For Mr. Green and the UK Bribery Act, the proof will be in the pudding. So far, the SFO bungled a major investigation and prosecution of the Icelandic bank, Kaupthing, and two major customers of the bank. Late last year, Rolls Royce disclosed it was being investigated by the SFO relating to bribes paid in China and Indonesia for valuable contracts. Assuming the SFO can bring this matter to a successful conclusion; this could be an important step in establishing the SFO’s credentials in UK Bribery Act enforcement.
In May 2012, the UK Ministry of Justice proposed the introduction of Deferred Prosecution Agreements (DPAs) as an additional tool for prosecutors in economic crime cases. The government has concluded that DPAs would be an effective tool in the arsenal against corporate crime. Proposed legislation, however, to enact the law needed to authorize DPAs is not expected to be considered until later this year.
The SFO continues to be overshadowed by the Financial Services Authority which has focused on bribery under its mandate to ensure adequate internal controls.
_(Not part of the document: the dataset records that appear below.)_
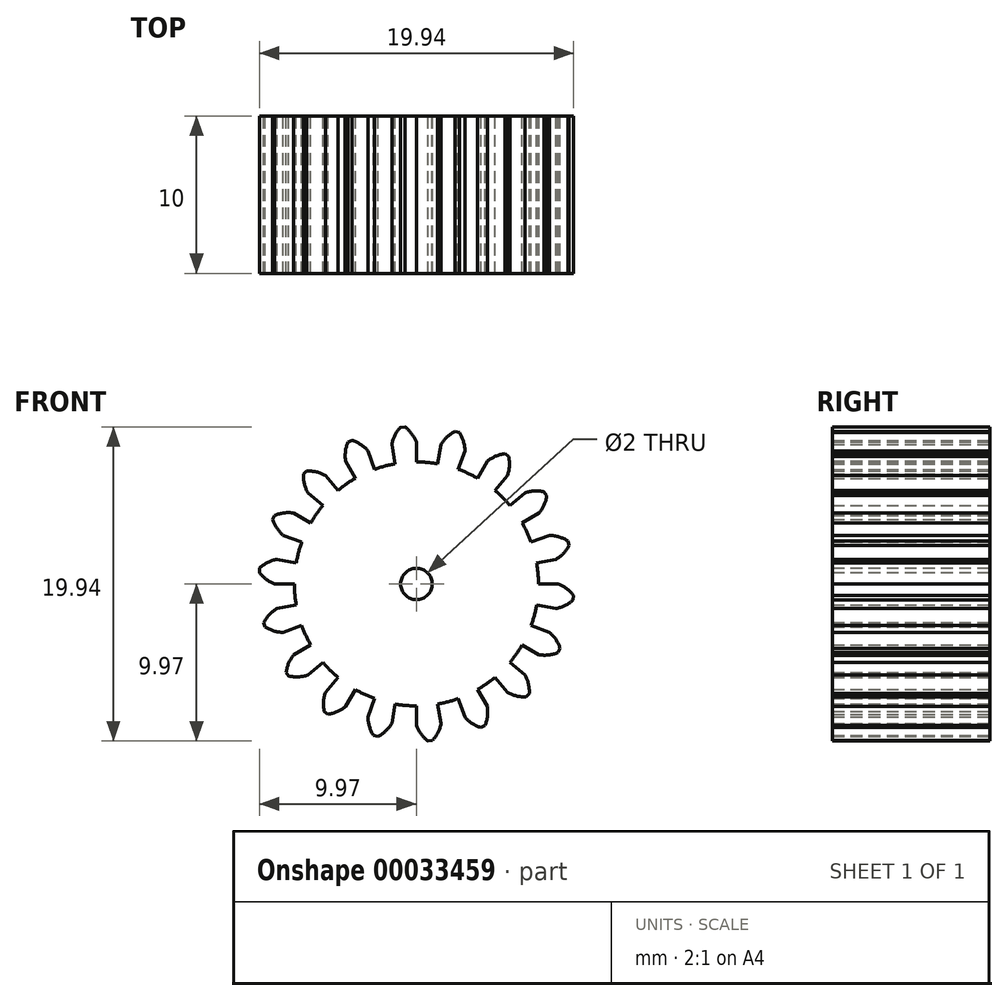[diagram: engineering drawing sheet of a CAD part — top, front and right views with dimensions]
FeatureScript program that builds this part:
annotation { "Feature Type Name" : "Feature", "Feature Type Description" : "" }
export const myFeature = defineFeature(function(context is Context, id is Id, definition is map)
    precondition{}
    {
        {
            var Q0;
            Q0=qCreatedBy(makeId("Front.planeOp"),FACE);
            var sketch = newSketch(context, id + "F0", { "sketchPlane" : qUnion([Q0])});
            skArc(sketch, "E0", {"start": v(-1.35, 7.63) * mm, "mid": v(-2, 7.49) * mm, "end": v(-2.65, 7.28) * mm});
            skLineSegment(sketch, "E1", {"start": v(0, 7.75) * mm, "end": v(0, 9) * mm});
            skArc(sketch, "E2", {"start": v(0, 9) * mm, "mid": v(-0.3, 9.54) * mm, "end": v(-0.73, 9.97) * mm});
            skArc(sketch, "E3.0.MirrorCS", {"start": v(-1.56, 8.86) * mm, "mid": v(-1.36, 9.44) * mm, "end": v(-1.02, 9.95) * mm});
            skLineSegment(sketch, "E4.0.MirrorCS", {"start": v(-1.35, 7.63) * mm, "end": v(-1.56, 8.86) * mm});
            skLineSegment(sketch, "E5", {"start": v(-1.02, 9.95) * mm, "end": v(-0.73, 9.97) * mm});
            skPoint(sketch, "E6.orphan", {"position": v(-2.26, 12.8) * mm});
            skPoint(sketch, "E7.orphan", {"position": v(0, 13) * mm});
            skArc(sketch, "E8.1.0", {"start": v(-4.5, 7.8) * mm, "mid": v(-4.51, 8.4) * mm, "end": v(-4.36, 9) * mm});
            skLineSegment(sketch, "E8.1.1", {"start": v(-2.65, 7.28) * mm, "end": v(-3.08, 8.46) * mm});
            skLineSegment(sketch, "E8.1.2", {"start": v(-3.88, 6.71) * mm, "end": v(-4.5, 7.8) * mm});
            skArc(sketch, "E8.1.3", {"start": v(-3.08, 8.46) * mm, "mid": v(-3.54, 8.86) * mm, "end": v(-4.1, 9.12) * mm});
            skLineSegment(sketch, "E8.1.4", {"start": v(-4.36, 9) * mm, "end": v(-4.1, 9.12) * mm});
            skArc(sketch, "E8.2.0", {"start": v(-6.9, 5.79) * mm, "mid": v(-7.11, 6.36) * mm, "end": v(-7.17, 6.97) * mm});
            skLineSegment(sketch, "E8.2.1", {"start": v(-4.98, 5.94) * mm, "end": v(-5.79, 6.9) * mm});
            skLineSegment(sketch, "E8.2.2", {"start": v(-5.94, 4.98) * mm, "end": v(-6.9, 5.79) * mm});
            skArc(sketch, "E8.2.3", {"start": v(-5.79, 6.9) * mm, "mid": v(-6.36, 7.11) * mm, "end": v(-6.97, 7.17) * mm});
            skLineSegment(sketch, "E8.2.4", {"start": v(-7.17, 6.97) * mm, "end": v(-6.97, 7.17) * mm});
            skArc(sketch, "E8.3.0", {"start": v(-8.46, 3.08) * mm, "mid": v(-8.86, 3.54) * mm, "end": v(-9.12, 4.1) * mm});
            skLineSegment(sketch, "E8.3.1", {"start": v(-6.71, 3.88) * mm, "end": v(-7.8, 4.5) * mm});
            skLineSegment(sketch, "E8.3.2", {"start": v(-7.28, 2.65) * mm, "end": v(-8.46, 3.08) * mm});
            skArc(sketch, "E8.3.3", {"start": v(-7.8, 4.5) * mm, "mid": v(-8.4, 4.51) * mm, "end": v(-9, 4.36) * mm});
            skLineSegment(sketch, "E8.3.4", {"start": v(-9.12, 4.1) * mm, "end": v(-9, 4.36) * mm});
            skArc(sketch, "E8.4.0", {"start": v(-9, 0) * mm, "mid": v(-9.54, 0.3) * mm, "end": v(-9.97, 0.73) * mm});
            skLineSegment(sketch, "E8.4.1", {"start": v(-7.63, 1.35) * mm, "end": v(-8.86, 1.56) * mm});
            skLineSegment(sketch, "E8.4.2", {"start": v(-7.75, 0) * mm, "end": v(-9, 0) * mm});
            skArc(sketch, "E8.4.3", {"start": v(-8.86, 1.56) * mm, "mid": v(-9.44, 1.36) * mm, "end": v(-9.95, 1.02) * mm});
            skLineSegment(sketch, "E8.4.4", {"start": v(-9.97, 0.73) * mm, "end": v(-9.95, 1.02) * mm});
            skArc(sketch, "E8.5.0", {"start": v(-8.46, -3.08) * mm, "mid": v(-9.06, -2.98) * mm, "end": v(-9.62, -2.73) * mm});
            skLineSegment(sketch, "E8.5.1", {"start": v(-7.63, -1.35) * mm, "end": v(-8.86, -1.56) * mm});
            skLineSegment(sketch, "E8.5.2", {"start": v(-7.28, -2.65) * mm, "end": v(-8.46, -3.08) * mm});
            skArc(sketch, "E8.5.3", {"start": v(-8.86, -1.56) * mm, "mid": v(-9.34, -1.95) * mm, "end": v(-9.7, -2.45) * mm});
            skLineSegment(sketch, "E8.5.4", {"start": v(-9.62, -2.73) * mm, "end": v(-9.7, -2.45) * mm});
            skArc(sketch, "E8.6.0", {"start": v(-6.9, -5.79) * mm, "mid": v(-7.5, -5.9) * mm, "end": v(-8.1, -5.85) * mm});
            skLineSegment(sketch, "E8.6.1", {"start": v(-6.71, -3.87) * mm, "end": v(-7.8, -4.5) * mm});
            skLineSegment(sketch, "E8.6.2", {"start": v(-5.94, -4.98) * mm, "end": v(-6.9, -5.79) * mm});
            skArc(sketch, "E8.6.3", {"start": v(-7.8, -4.5) * mm, "mid": v(-8.11, -5.03) * mm, "end": v(-8.27, -5.62) * mm});
            skLineSegment(sketch, "E8.6.4", {"start": v(-8.1, -5.85) * mm, "end": v(-8.27, -5.62) * mm});
            skArc(sketch, "E8.7.0", {"start": v(-4.5, -7.8) * mm, "mid": v(-5.03, -8.11) * mm, "end": v(-5.62, -8.27) * mm});
            skLineSegment(sketch, "E8.7.1", {"start": v(-4.98, -5.94) * mm, "end": v(-5.79, -6.9) * mm});
            skLineSegment(sketch, "E8.7.2", {"start": v(-3.87, -6.71) * mm, "end": v(-4.5, -7.8) * mm});
            skArc(sketch, "E8.7.3", {"start": v(-5.79, -6.9) * mm, "mid": v(-5.9, -7.5) * mm, "end": v(-5.85, -8.1) * mm});
            skLineSegment(sketch, "E8.7.4", {"start": v(-5.62, -8.27) * mm, "end": v(-5.85, -8.1) * mm});
            skArc(sketch, "E8.8.0", {"start": v(-1.56, -8.86) * mm, "mid": v(-1.95, -9.34) * mm, "end": v(-2.45, -9.7) * mm});
            skLineSegment(sketch, "E8.8.1", {"start": v(-2.65, -7.28) * mm, "end": v(-3.08, -8.46) * mm});
            skLineSegment(sketch, "E8.8.2", {"start": v(-1.35, -7.63) * mm, "end": v(-1.56, -8.86) * mm});
            skArc(sketch, "E8.8.3", {"start": v(-3.08, -8.46) * mm, "mid": v(-2.98, -9.06) * mm, "end": v(-2.73, -9.62) * mm});
            skLineSegment(sketch, "E8.8.4", {"start": v(-2.45, -9.7) * mm, "end": v(-2.73, -9.62) * mm});
            skArc(sketch, "E8.9.0", {"start": v(1.56, -8.86) * mm, "mid": v(1.36, -9.44) * mm, "end": v(1.02, -9.95) * mm});
            skLineSegment(sketch, "E8.9.1", {"start": v(0, -7.75) * mm, "end": v(0, -9) * mm});
            skLineSegment(sketch, "E8.9.2", {"start": v(1.35, -7.63) * mm, "end": v(1.56, -8.86) * mm});
            skArc(sketch, "E8.9.3", {"start": v(0, -9) * mm, "mid": v(0.3, -9.54) * mm, "end": v(0.73, -9.97) * mm});
            skLineSegment(sketch, "E8.9.4", {"start": v(1.02, -9.95) * mm, "end": v(0.73, -9.97) * mm});
            skArc(sketch, "E8.10.0", {"start": v(4.5, -7.8) * mm, "mid": v(4.51, -8.4) * mm, "end": v(4.36, -9) * mm});
            skLineSegment(sketch, "E8.10.1", {"start": v(2.65, -7.28) * mm, "end": v(3.08, -8.46) * mm});
            skLineSegment(sketch, "E8.10.2", {"start": v(3.88, -6.71) * mm, "end": v(4.5, -7.8) * mm});
            skArc(sketch, "E8.10.3", {"start": v(3.08, -8.46) * mm, "mid": v(3.54, -8.86) * mm, "end": v(4.1, -9.12) * mm});
            skLineSegment(sketch, "E8.10.4", {"start": v(4.36, -9) * mm, "end": v(4.1, -9.12) * mm});
            skArc(sketch, "E8.11.0", {"start": v(6.9, -5.79) * mm, "mid": v(7.11, -6.36) * mm, "end": v(7.17, -6.97) * mm});
            skLineSegment(sketch, "E8.11.1", {"start": v(4.98, -5.94) * mm, "end": v(5.79, -6.9) * mm});
            skLineSegment(sketch, "E8.11.2", {"start": v(5.94, -4.98) * mm, "end": v(6.9, -5.79) * mm});
            skArc(sketch, "E8.11.3", {"start": v(5.79, -6.9) * mm, "mid": v(6.36, -7.11) * mm, "end": v(6.97, -7.17) * mm});
            skLineSegment(sketch, "E8.11.4", {"start": v(7.17, -6.97) * mm, "end": v(6.97, -7.17) * mm});
            skArc(sketch, "E8.12.0", {"start": v(8.46, -3.08) * mm, "mid": v(8.86, -3.54) * mm, "end": v(9.12, -4.1) * mm});
            skLineSegment(sketch, "E8.12.1", {"start": v(6.71, -3.88) * mm, "end": v(7.8, -4.5) * mm});
            skLineSegment(sketch, "E8.12.2", {"start": v(7.28, -2.65) * mm, "end": v(8.46, -3.08) * mm});
            skArc(sketch, "E8.12.3", {"start": v(7.8, -4.5) * mm, "mid": v(8.4, -4.51) * mm, "end": v(9, -4.36) * mm});
            skLineSegment(sketch, "E8.12.4", {"start": v(9.12, -4.1) * mm, "end": v(9, -4.36) * mm});
            skArc(sketch, "E8.13.0", {"start": v(9, 0) * mm, "mid": v(9.54, -0.3) * mm, "end": v(9.97, -0.73) * mm});
            skLineSegment(sketch, "E8.13.1", {"start": v(7.63, -1.35) * mm, "end": v(8.86, -1.56) * mm});
            skLineSegment(sketch, "E8.13.2", {"start": v(7.75, 0) * mm, "end": v(9, 0) * mm});
            skArc(sketch, "E8.13.3", {"start": v(8.86, -1.56) * mm, "mid": v(9.44, -1.36) * mm, "end": v(9.95, -1.02) * mm});
            skLineSegment(sketch, "E8.13.4", {"start": v(9.97, -0.73) * mm, "end": v(9.95, -1.02) * mm});
            skArc(sketch, "E8.14.0", {"start": v(8.46, 3.08) * mm, "mid": v(9.06, 2.98) * mm, "end": v(9.62, 2.73) * mm});
            skLineSegment(sketch, "E8.14.1", {"start": v(7.63, 1.35) * mm, "end": v(8.86, 1.56) * mm});
            skLineSegment(sketch, "E8.14.2", {"start": v(7.28, 2.65) * mm, "end": v(8.46, 3.08) * mm});
            skArc(sketch, "E8.14.3", {"start": v(8.86, 1.56) * mm, "mid": v(9.34, 1.95) * mm, "end": v(9.7, 2.45) * mm});
            skLineSegment(sketch, "E8.14.4", {"start": v(9.62, 2.73) * mm, "end": v(9.7, 2.45) * mm});
            skArc(sketch, "E8.15.0", {"start": v(6.9, 5.79) * mm, "mid": v(7.5, 5.9) * mm, "end": v(8.1, 5.85) * mm});
            skLineSegment(sketch, "E8.15.1", {"start": v(6.71, 3.87) * mm, "end": v(7.8, 4.5) * mm});
            skLineSegment(sketch, "E8.15.2", {"start": v(5.94, 4.98) * mm, "end": v(6.9, 5.79) * mm});
            skArc(sketch, "E8.15.3", {"start": v(7.8, 4.5) * mm, "mid": v(8.11, 5.03) * mm, "end": v(8.27, 5.62) * mm});
            skLineSegment(sketch, "E8.15.4", {"start": v(8.1, 5.85) * mm, "end": v(8.27, 5.62) * mm});
            skArc(sketch, "E8.16.0", {"start": v(4.5, 7.8) * mm, "mid": v(5.03, 8.11) * mm, "end": v(5.62, 8.27) * mm});
            skLineSegment(sketch, "E8.16.1", {"start": v(4.98, 5.94) * mm, "end": v(5.79, 6.9) * mm});
            skLineSegment(sketch, "E8.16.2", {"start": v(3.87, 6.71) * mm, "end": v(4.5, 7.8) * mm});
            skArc(sketch, "E8.16.3", {"start": v(5.79, 6.9) * mm, "mid": v(5.9, 7.5) * mm, "end": v(5.85, 8.1) * mm});
            skLineSegment(sketch, "E8.16.4", {"start": v(5.62, 8.27) * mm, "end": v(5.85, 8.1) * mm});
            skArc(sketch, "E8.17.0", {"start": v(1.56, 8.86) * mm, "mid": v(1.95, 9.34) * mm, "end": v(2.45, 9.7) * mm});
            skLineSegment(sketch, "E8.17.1", {"start": v(2.65, 7.28) * mm, "end": v(3.08, 8.46) * mm});
            skLineSegment(sketch, "E8.17.2", {"start": v(1.35, 7.63) * mm, "end": v(1.56, 8.86) * mm});
            skArc(sketch, "E8.17.3", {"start": v(3.08, 8.46) * mm, "mid": v(2.98, 9.06) * mm, "end": v(2.73, 9.62) * mm});
            skLineSegment(sketch, "E8.17.4", {"start": v(2.45, 9.7) * mm, "end": v(2.73, 9.62) * mm});
            skArc(sketch, "E9.trimOffspring", {"start": v(1.35, 7.63) * mm, "mid": v(0.68, 7.72) * mm, "end": v(0, 7.75) * mm});
            skArc(sketch, "E10.trimOffspring", {"start": v(3.88, 6.71) * mm, "mid": v(3.28, 7.02) * mm, "end": v(2.65, 7.28) * mm});
            skArc(sketch, "E11.trimOffspring", {"start": v(5.94, 4.98) * mm, "mid": v(5.48, 5.48) * mm, "end": v(4.98, 5.94) * mm});
            skArc(sketch, "E12.trimOffspring", {"start": v(7.28, 2.65) * mm, "mid": v(7.02, 3.28) * mm, "end": v(6.71, 3.87) * mm});
            skArc(sketch, "E13.trimOffspring", {"start": v(7.75, 0) * mm, "mid": v(7.72, 0.68) * mm, "end": v(7.63, 1.35) * mm});
            skArc(sketch, "E14.trimOffspring", {"start": v(7.28, -2.65) * mm, "mid": v(7.49, -2) * mm, "end": v(7.63, -1.35) * mm});
            skArc(sketch, "E15.trimOffspring", {"start": v(5.94, -4.98) * mm, "mid": v(6.35, -4.45) * mm, "end": v(6.71, -3.88) * mm});
            skArc(sketch, "E16.trimOffspring", {"start": v(3.87, -6.71) * mm, "mid": v(4.45, -6.35) * mm, "end": v(4.98, -5.94) * mm});
            skArc(sketch, "E17.trimOffspring", {"start": v(1.35, -7.63) * mm, "mid": v(2, -7.49) * mm, "end": v(2.65, -7.28) * mm});
            skArc(sketch, "E18.trimOffspring", {"start": v(-1.35, -7.63) * mm, "mid": v(-0.68, -7.72) * mm, "end": v(0, -7.75) * mm});
            skArc(sketch, "E19.trimOffspring", {"start": v(-3.87, -6.71) * mm, "mid": v(-3.28, -7.02) * mm, "end": v(-2.65, -7.28) * mm});
            skArc(sketch, "E20.trimOffspring", {"start": v(-5.94, -4.98) * mm, "mid": v(-5.48, -5.48) * mm, "end": v(-4.98, -5.94) * mm});
            skArc(sketch, "E21.trimOffspring", {"start": v(-7.28, -2.65) * mm, "mid": v(-7.02, -3.28) * mm, "end": v(-6.71, -3.87) * mm});
            skArc(sketch, "E22.trimOffspring", {"start": v(-7.75, 0) * mm, "mid": v(-7.72, -0.68) * mm, "end": v(-7.63, -1.35) * mm});
            skArc(sketch, "E23.trimOffspring", {"start": v(-7.28, 2.65) * mm, "mid": v(-7.49, 2) * mm, "end": v(-7.63, 1.35) * mm});
            skArc(sketch, "E24.trimOffspring", {"start": v(-5.94, 4.98) * mm, "mid": v(-6.35, 4.45) * mm, "end": v(-6.71, 3.87) * mm});
            skArc(sketch, "E25.trimOffspring", {"start": v(-3.88, 6.71) * mm, "mid": v(-4.45, 6.35) * mm, "end": v(-4.98, 5.94) * mm});
            skCircle(sketch, "E26", {"center": v(0, 0) * mm, "radius": 1 * mm});
            skSolve(sketch);
        }
        {
            var Q0;
            Q0=makeQuery(id+"F0.imprint","IMPRINT",FACE,{"disambiguationData":[TD([[makeQuery(id+"F0.imprint","IMPRINT",EDGE,{"derivedFrom":sQuery(id+"F0.wireOp",EDGE,"E0")}),1.0]])]});
            extrude(context, id + "F1", {"entities" : qUnion([Q0]), "depth" : 10 * mm});
        }
    });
The FSA has brought two significant enforcement actions against Aon insurance company and Willis.
In addition to these two cases, the FSA issued a damning report against the investment bank industry claiming that anti-corruption and internal controls were weak and needed improvement. The FSA identified specific weaknesses in a number of internal controls after reviewing fifteen investment bank firms, eight of which were global investment banks.
In the face of a lackluster enforcement record, companies are in a quandary. Should they comply with the full force of the UK Bribery Act while there is little risk of enforcement? Does it make sense to build a compliance program knowing that that the full scope of the program will not be necessary until at least several years down the road?